Si Pierre Elliott Trudeau pensait régler la question linguistique au Canada par le bilinguisme et le multiculturalisme, il semble bien qu’il a fait fausse route. La question nationale est toujours au cœur des débats politiques au Québec. Depuis trente ans, il y a eu deux référendums sur la souveraineté avec les résultats que l’on connaît. Et des partis politiques à Québec comme à Ottawa prônent l’indépendance du Québec.
Pourtant, une nouvelle approche semble se dessiner avec Stephen Harper à la tête d’un gouvernement minoritaire. Il a compris que pas une formation politique ne peut gouverner le Canada sans l’appui des Québécois. Il a changé la donne en reconnaissant le Québec comme nation, le déficit fiscal et en négociant des ententes avec les gouvernements provinciaux qui montrent plus de souplesse dans l’application du fédéralisme.
Graham Fraser a le grand mérite de s’interroger sur une problématique que peu de politiciens aiment effleurer. Il démontre que rien n’est réglé au Canada malgré l’ouverture de certains.

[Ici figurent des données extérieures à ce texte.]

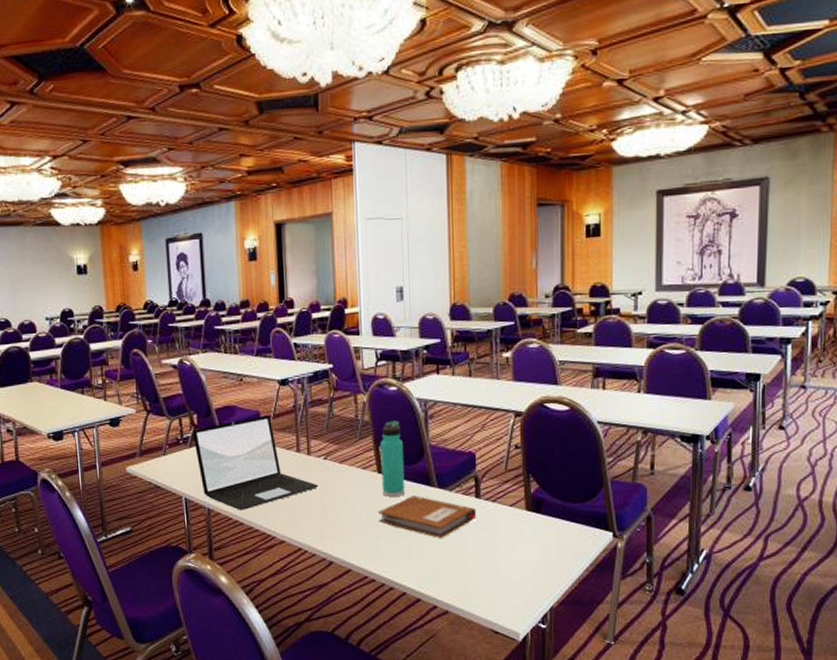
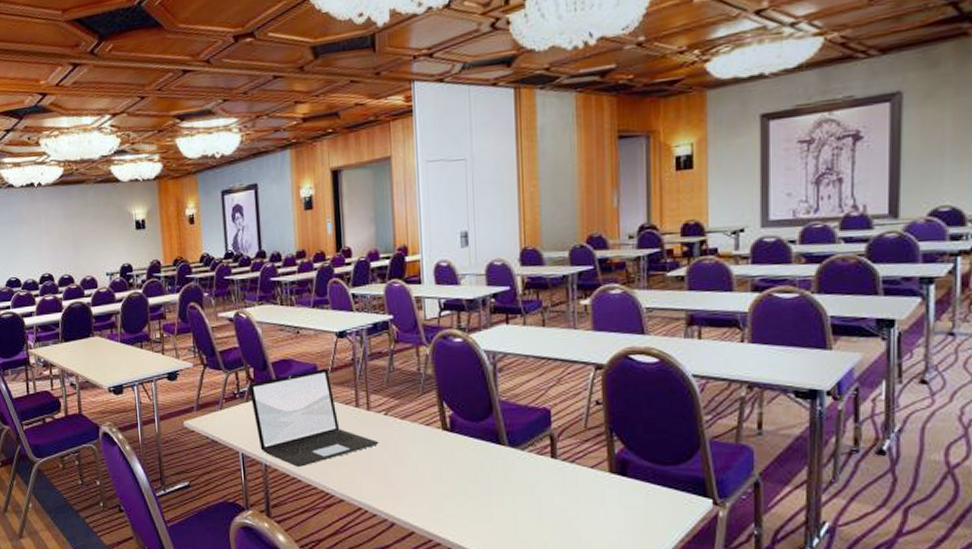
notebook: present [377,496,477,539] -> none [442,455,553,502]
thermos bottle: present [380,420,405,497] -> none [445,374,473,455]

«Dans sa perception du Québec, le Canada anglais a constamment dix ans de retard sur la réalité : il le voyait encore comme une province empreinte de religiosité pendant que la Révolution tranquille battait son plein et il a réagi à l’élection du Parti québécois comme si celui-ci venait de procéder à un détournement d’avion.» (p.359)
Si la loi 101 a calmé le problème linguistique au Québec, il semble bien que le bilinguisme au Canada a eu des effets assez mitigés.

«Sorry, I don’t speak French» de Graham Fraser est paru aux Éditions du Boréal.